Меня все больше беспокоило его здоровье, — он продолжал худеть и стал уже почти прозрачным. Сеть тонких жилок, которая раньше выступала у него на висках только в минуту возбуждения, теперь была видна постоянно. Его лицо светилось какой-то внутренней духовной красотой. Грустно было смотреть на эту почти ангельскую головку, которая производила впечатление увядающего цветка. Вел он себя так, как будто с ним ничего не произошло, но таял и слабел день ото дня. Он уже был не в силах носить ранец со всеми книгами, и я ему клал две или три, а остальные нес сам, потому что теперь ежедневно отводил его и приводил из школы.

Наконец, наступили праздники. Лошади из Залесина уже два дня как приехали за нами, а в письме пани Мария писала, что нас ждут с нетерпением. «Я слышала, Михась, что тебе трудно дается учение, — заканчивала письмо пани Мария, — и уже не рассчитываю на отличные отметки, но хотела бы, чтобы твои учителя думали так же, как и я, что ты трудился не жалея сил и старался хорошим поведением возместить недостаточные успехи».

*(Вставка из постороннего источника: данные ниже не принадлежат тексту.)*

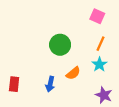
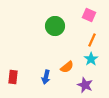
green circle: (60, 45) -> (55, 26), moved
purple star: (104, 95) -> (85, 85), moved

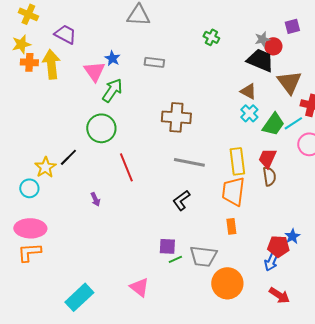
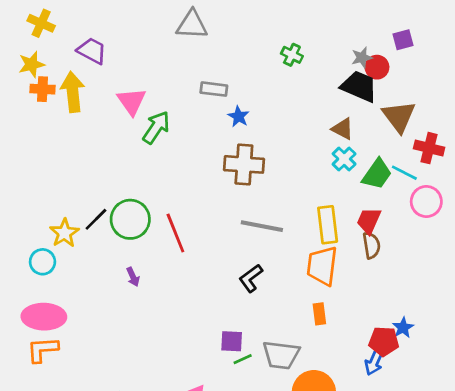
blue star: (112, 58) -> (239, 117), moved
cyan line: (293, 123) -> (404, 173), turned 60
green circle: (101, 128) -> (130, 219), moved

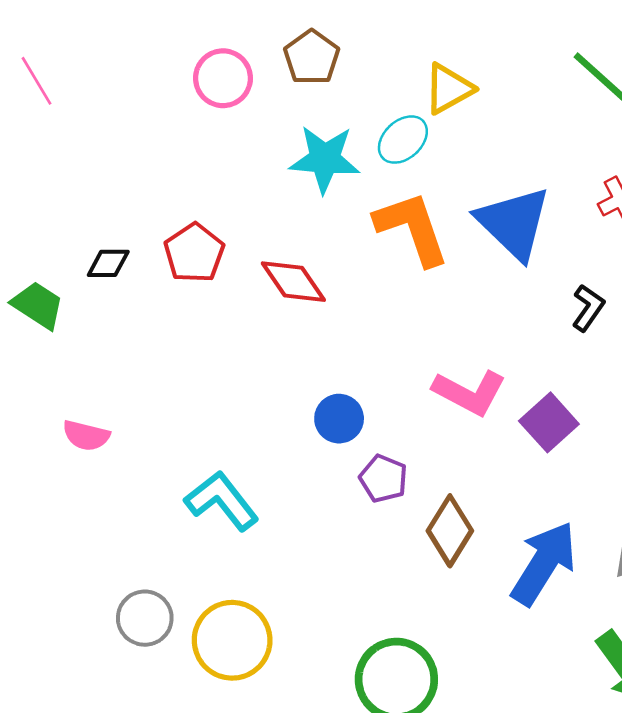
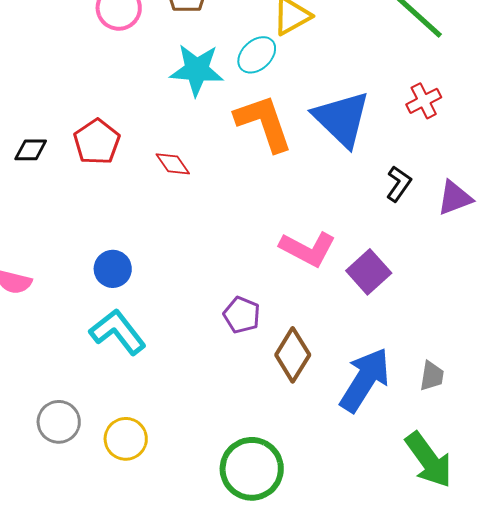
red diamond: (293, 282) -> (173, 164), size x0.7
blue circle: (339, 419) -> (113, 269), moved
yellow circle: (232, 640) -> (126, 439), size x0.7

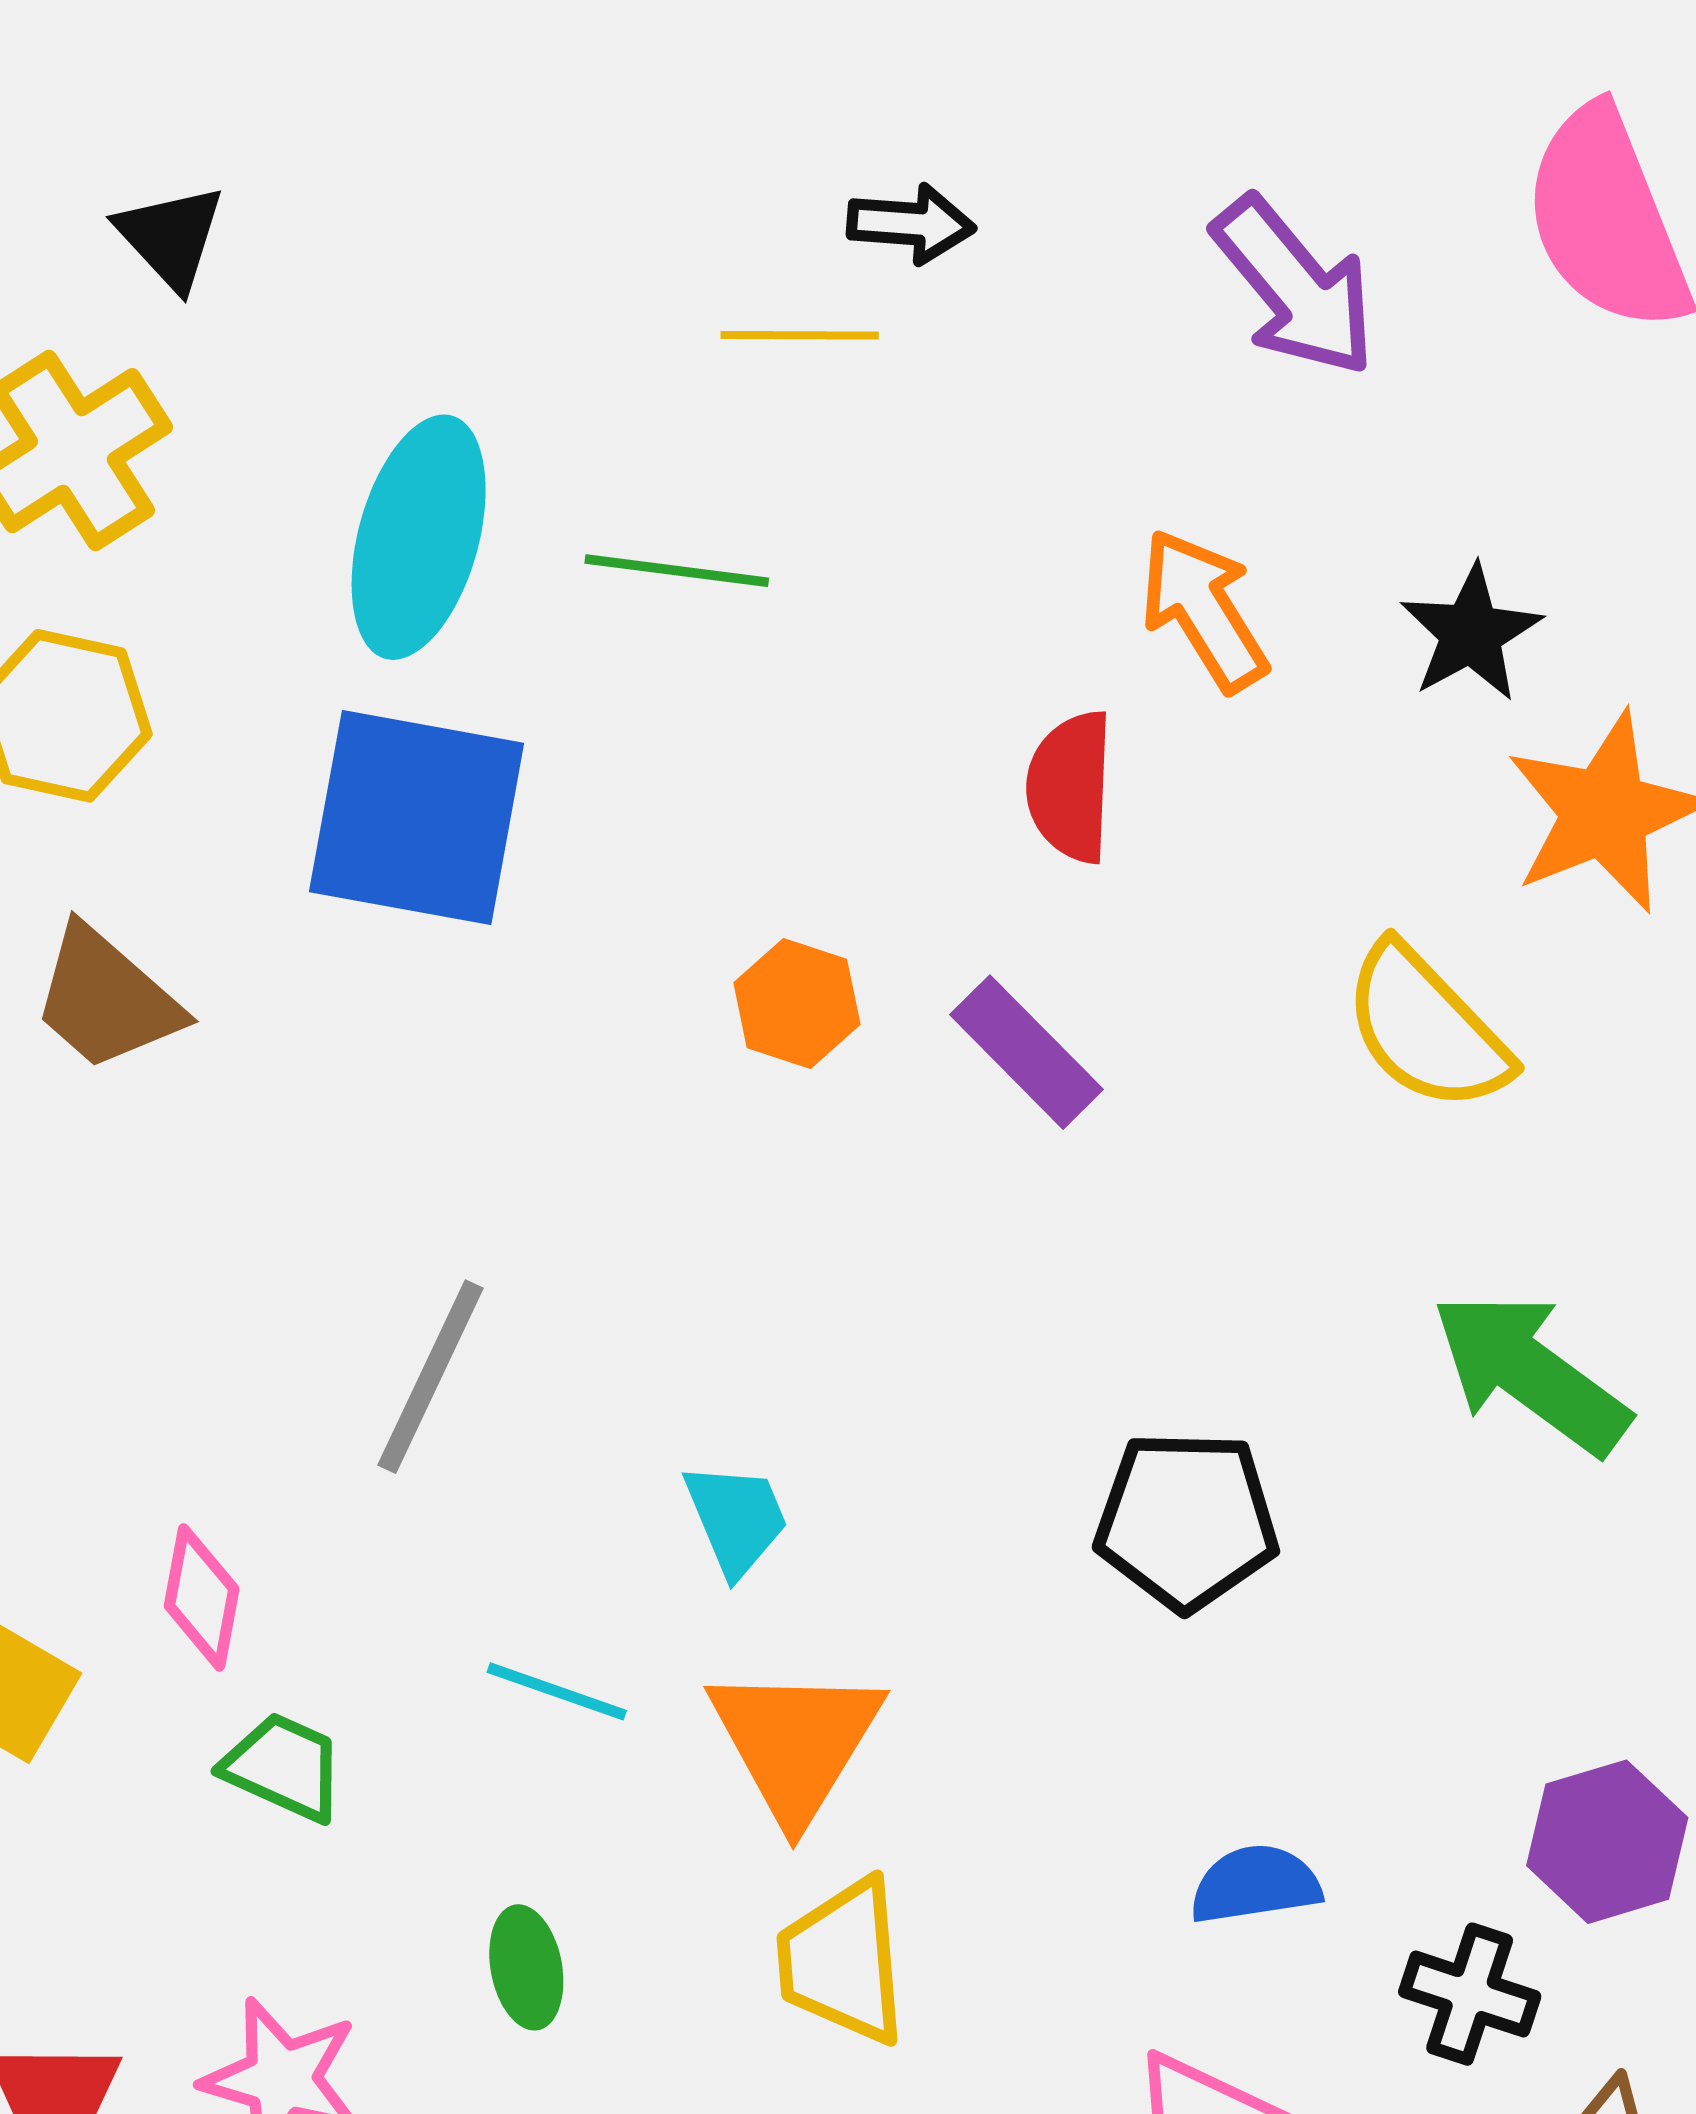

Однако учителя во всех случаях думали иначе, так что четверть обманула и эти надежды. Последний публичный выговор касался именно поведения мальчика, о котором у пани Марии было совсем иное представление. По мнению немецких педагогов, хорошо себя вел лишь тот ребенок, который улыбкой отвечал на их насмешки над «польской отсталостью», над языком и традициями. Следствием этих этических понятий явилось то, что Михась, как не подающий виды на будущее и не способный с пользой усваивать преподаваемые предметы, а тем самым напрасно занимающий место в школе, был исключен. Решение это он принес вечером. На улице шел густой снег, и в доме было почти темно, так что я не мог разглядеть его лицо. Я видел только, как он прошел по комнате и, молча встав у окна, тупо уставился на снежинки, кружившиеся в воздухе. Больно было глядеть на бедняжку, у которого мысли, должно быть, кружились в голове, как эти снежинки, но я предпочел не говорить с ним ни о четверти, ни об его исключении. В тягостном молчании прошло около получаса, а тем временем уже совсем стемнело. Я принялся укладывать вещи в баул, но, видя, что Михась все еще стоит у окна, наконец, спросил:

— Что ты там делаешь, Михась?

— А правда, — заговорил он дрожащим голосом, запинаясь на каждом слове, — правда, что мама сидит теперь с Лелей в зеленой гостиной у огня и думает обо мне?

— Возможно. Почему у тебя так дрожит голос? Ты не болен?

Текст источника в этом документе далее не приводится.